Today my team and I had a rather interesting conversation concerning a key element of our strategic planning. The conversation revealed strong feelings about particular aspects of the issue at hand that, if handled incorrectly, could divide the team.
In one sense, I’m blessed with a team who is dedicated to our common vision. In another, I do have members with strong opinions and feelings about the possible scenarios that we are evaluating for our strategy. I’m driven by the following: “Our goal is to create an outcome that represents the best feasible course of action, given the circumstances.” I’m facing a bipolar situation: one scenario is the one we are the most comfortable with, has worked well in the past, yet has features that are not supported by key executives and the current administration in the White House without adequate and substantial justification and rationale. Another scenario is one with which we have little to no working knowledge or experience, does have many attractive features about it on the surface, and is strongly supported by key executives and the White House.
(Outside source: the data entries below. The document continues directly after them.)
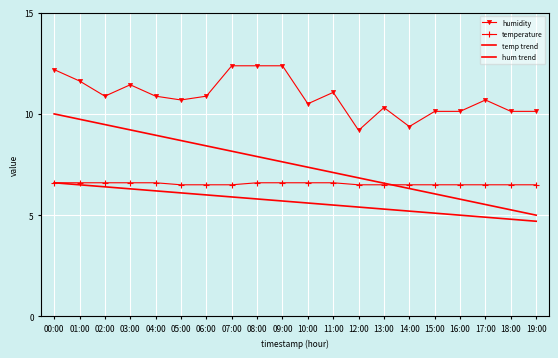

How many categories are shown in the chart?

20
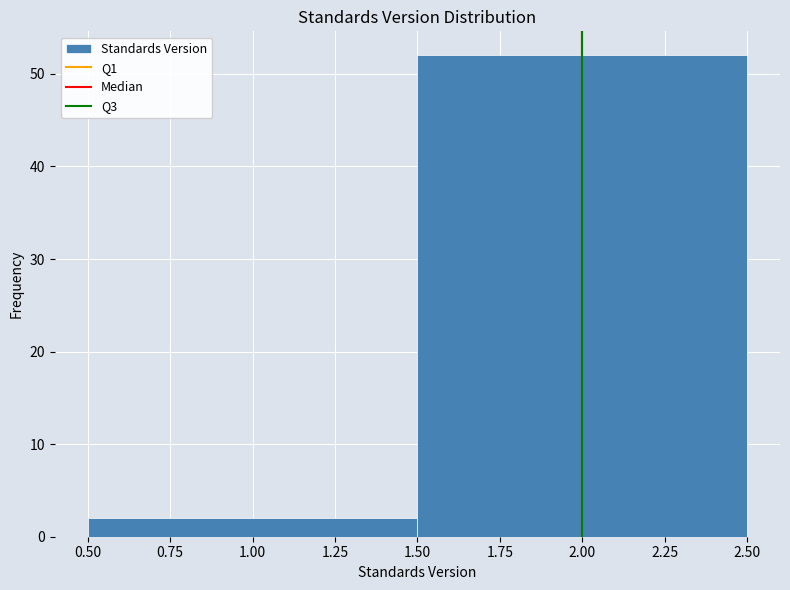

Reading left to right, list every bar in this chart as the range it spans on the x-axis followed by its height. The values are not printed on the chart, so give them approximately, as read against the axis.

0.50 to 1.50: 2
1.50 to 2.50: 52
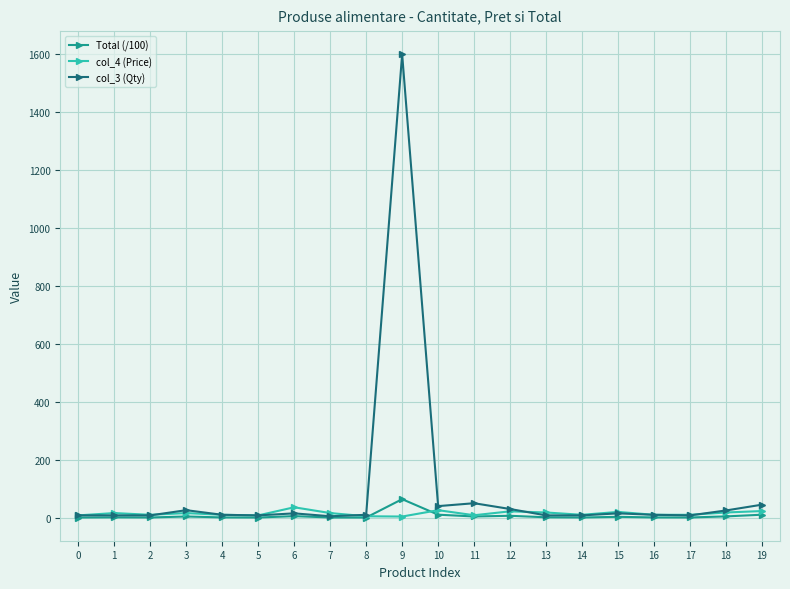

Which series has the largest range (max minus min)?

col_3 (Qty)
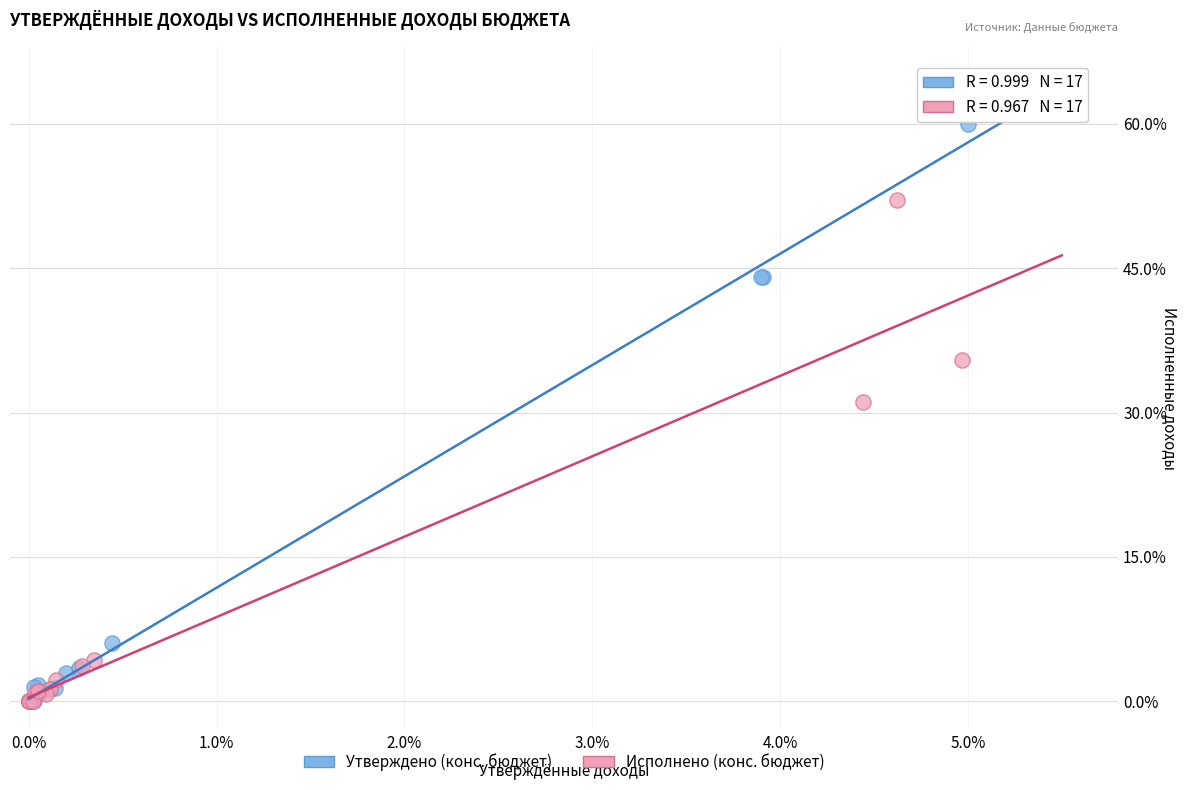

Which series contains the highest Y value?

Утверждено (конс. бюджет)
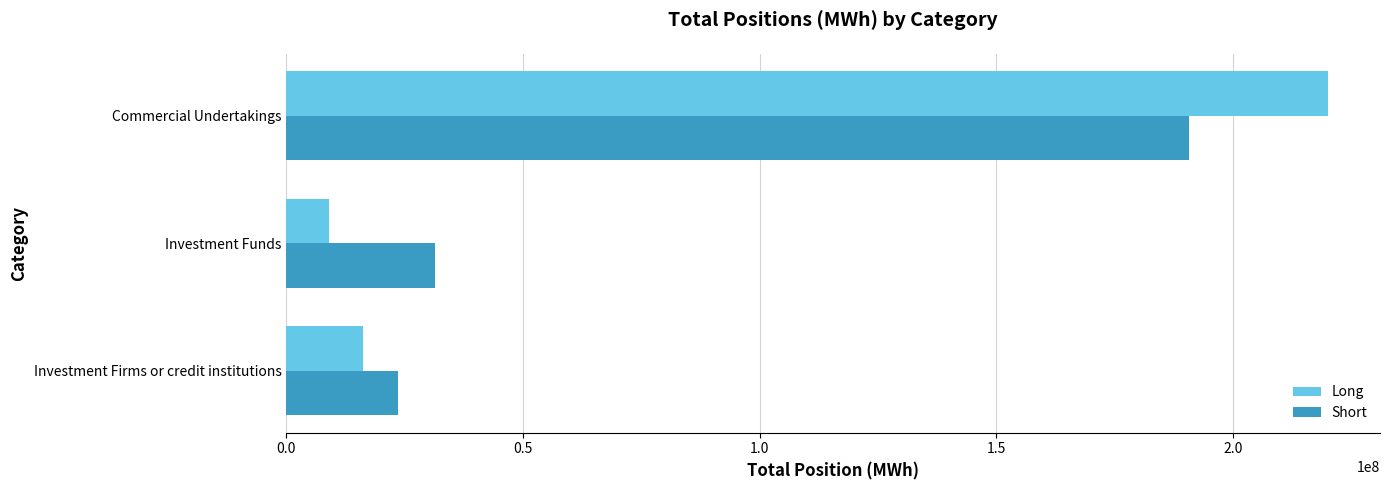

What are all the series names shown in the legend?

Long, Short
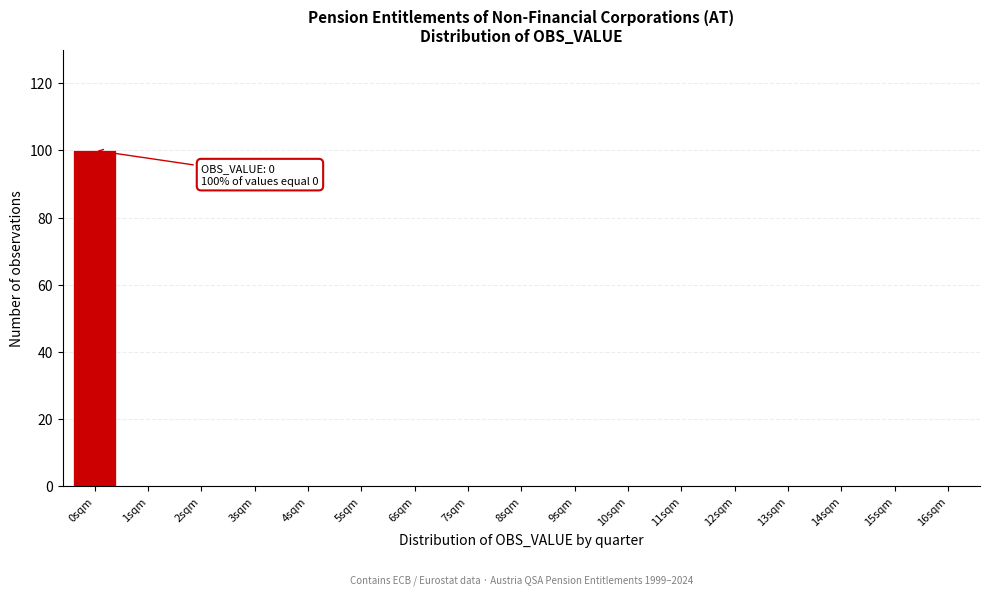

Reading left to right, extract all data points from this chart.

0sqm=100	1sqm=0	2sqm=0	3sqm=0	4sqm=0	5sqm=0	6sqm=0	7sqm=0	8sqm=0	9sqm=0	10sqm=0	11sqm=0	12sqm=0	13sqm=0	14sqm=0	15sqm=0	16sqm=0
My team and I decided to pursue gathering a better understanding of the latter scenario. We are in the process of actively seeking information and inputs from a variety of sources to help us in our evaluation. There are elements of my larger team, however, who express varying degrees of comfort with the latter scenario, one in particular to the point of being dead-set against it: “If you recommend that option and it is accepted by the executives, I will salute; however, when asked I will speak up about my objections to it.”
As the leader of the team, I feel obligated to uncover those kinds of objections early. I’m trying to do this by asking this question: “Let’s assume we go with the last scenario as our proposed strategy. What stops you from supporting it?” Getting beyond the emotional reactions to it, I’m looking for concrete items that will lead us in one of two directions: (1) risk mitigation steps that have to be identified to support the scenario; or (2) deal-breakers that rule out that particular scenario and serve as the rationale and justification for pursuing a different strategy.
It’s a different way of thinking for some, and I certainly do not profess great expertise in pursuing this course of action. Yet I do strongly believe that this process will serve us well in reaching the best, feasible course of action to pursue for our strategy, will serve as proof positive of the supporting rationale and justification, and will engender the buy-in we need to be successful.
Today as we were going through this process, we had strong feelings that surfaced; at one point, one of my team members called for a “time-out” when voices were getting louder in volume and conversations were arguing positions rather than ideas. With the help and understanding of my team, we did uncover five items that we need to address, no matter what scenario we choose. In that regard, today’s conversation was 100% successful.
In the end, I’m not seeking 100% agreement or to make everyone happy. My goal is to achieve “yes” to the following question of everyone on my team: “Have we got a well-though-through strategy that we can all feel committed to implementing, and that everyone can live with?”
When I achieve that result, I will know that my role as the leader of the team was successful.